The practice of permitting trainee controllers to resolve potential conflicts on their own, before the OJI intervenes, is effective pedagogy within limits. However, because there is no margin provided for normal levels of human error, the following three operational circumstances invariably contribute to loss-of-separation incidents:
- when the trainee aims for the minimum permitted level of separation (2.5 nm in this incident) and then does not recognize a deviation,
- when the trainee hesitates in taking corrective action when an aircraft deviation affects separation, and
- when OJIs are hesitant to intervene at an early stage.
Findings as to Causes and Contributing Factors
- The arrival low controller did not detect the rate of overtake by the A319 on the DHC-8 in sufficient time to issue appropriate speed control instructions to the A319. As a result, his initial control instruction to the A319 was insufficient to avert the loss of separation.
- The arrival low controller transferred direct controller-pilot communications with the DHC-8 and the A319 to the tower before relinquishing control responsibility, which inhibited timely control instructions to both aircraft.
- The DHC-8 slowed down before the DAWG fix, contrary to the instructions previously accepted and without advising air traffic control.

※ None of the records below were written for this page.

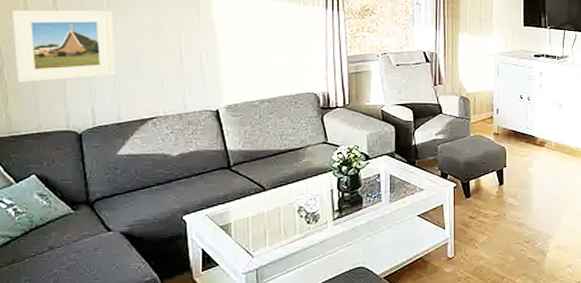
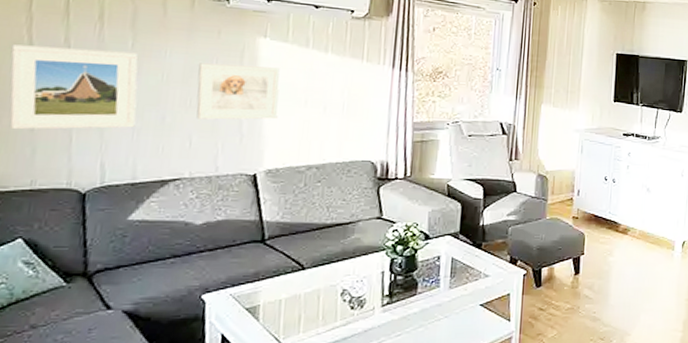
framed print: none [162,15,233,65] -> present [196,63,281,120]

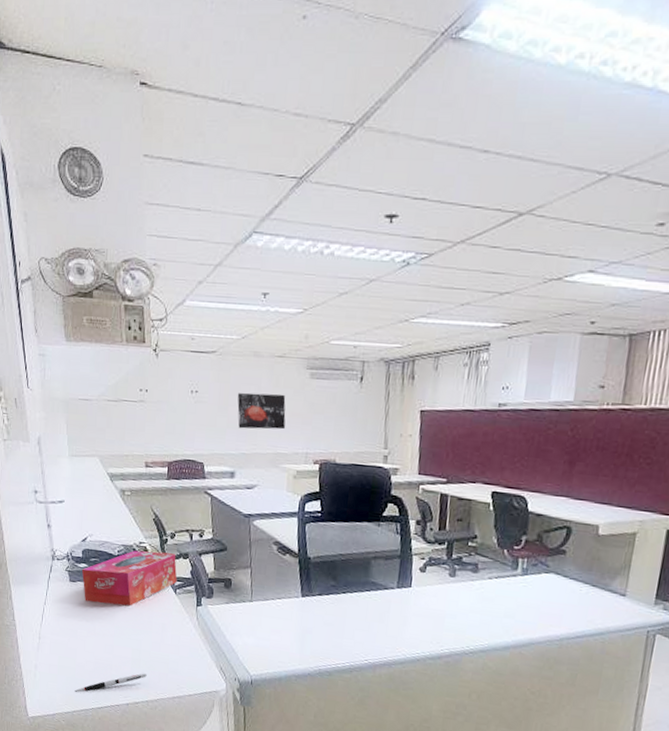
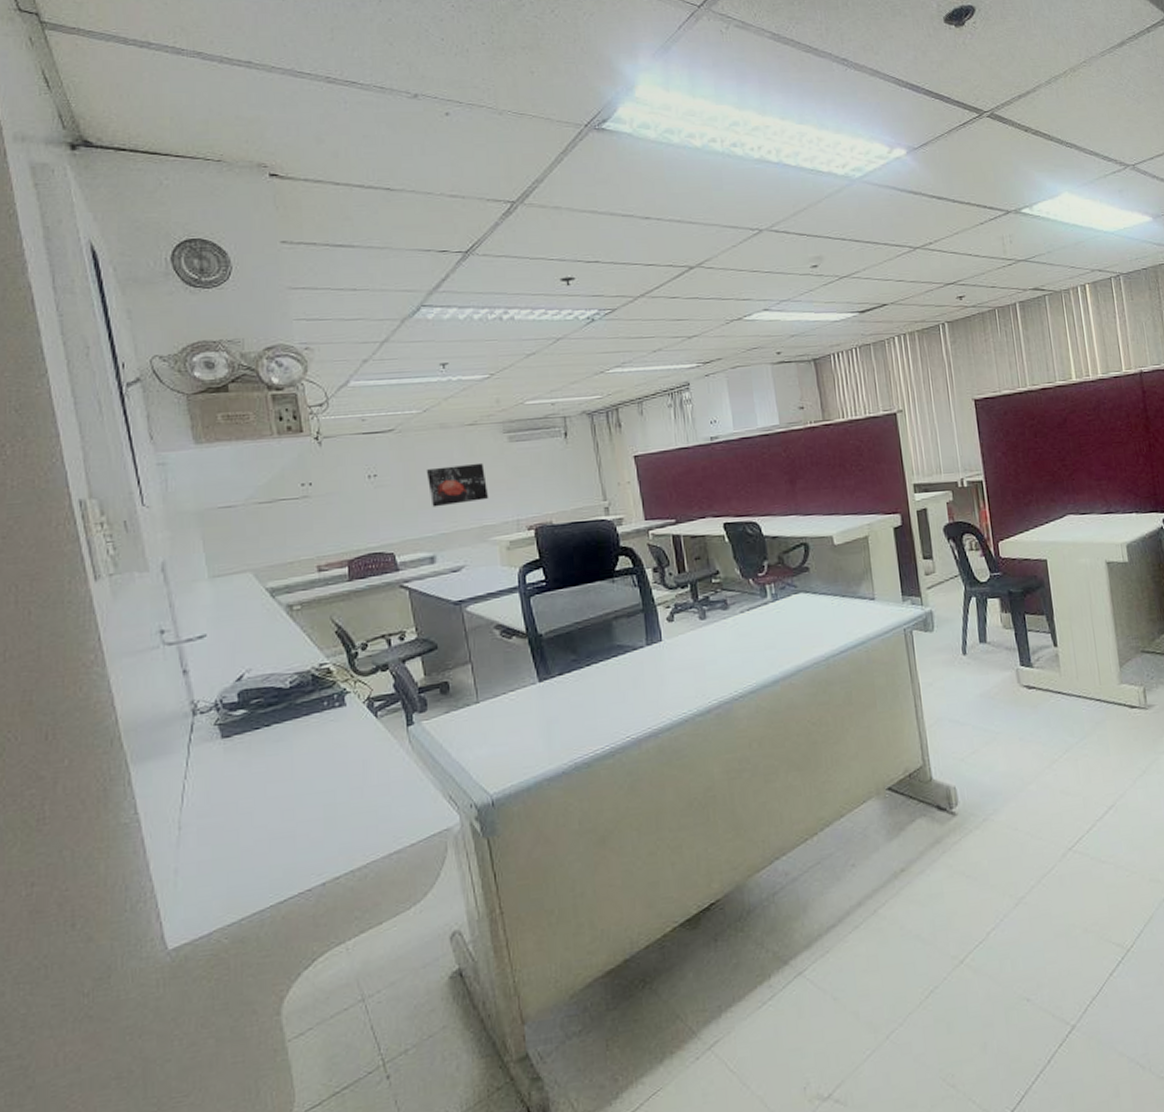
pen: present [75,673,147,692] -> none [241,833,348,890]
tissue box: present [81,550,177,607] -> none [238,668,377,759]

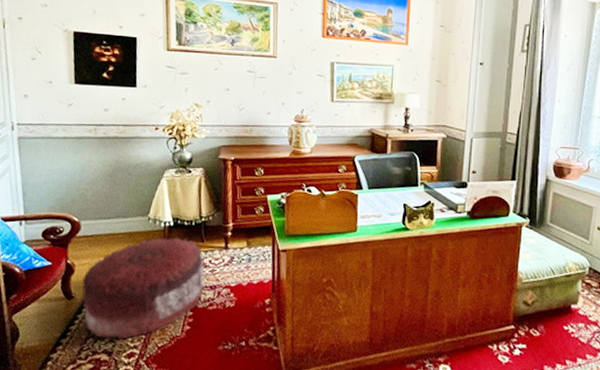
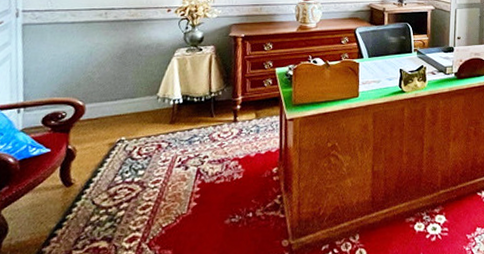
pouf: present [81,237,205,340] -> none [82,114,213,224]

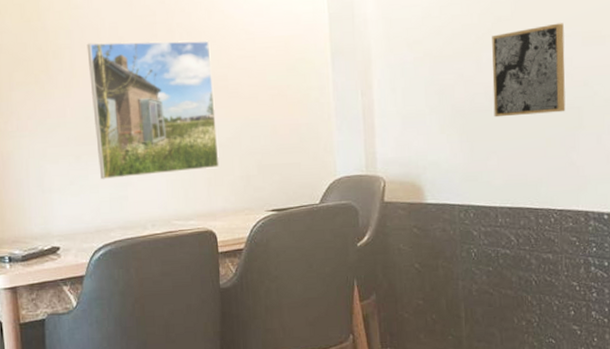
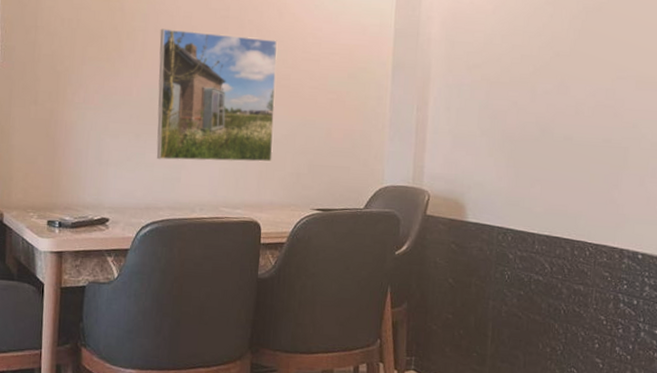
wall art: present [492,23,566,118] -> none [542,64,620,151]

- The on-the-job instructor recognized the developing overtake situation but did not intervene in sufficient time or with sufficient assertion to alter the arrival low controller's instructions and prevent the loss of separation.
Findings as to Risk
- The use of the minimum 2.5-nautical mile separation standard in an on-the-job training environment leaves no margin for error. The use of this minimum standard increases the possibility that unexpected aircraft deviations - that may be missed or unrecognized by the trainee controller and in which the on-the-job instructor does not immediately intervene - will lead to a loss of separation.
- The actual speed of the DHC-8 might have decreased more rapidly than the speed displayed on the indicator module, leading the arrival low controller to underestimate the rate of deceleration.
This report concludes the Transportation Safety Board's investigation into this occurrence. Consequently, the Board authorized the release of this report on 06 February 2002.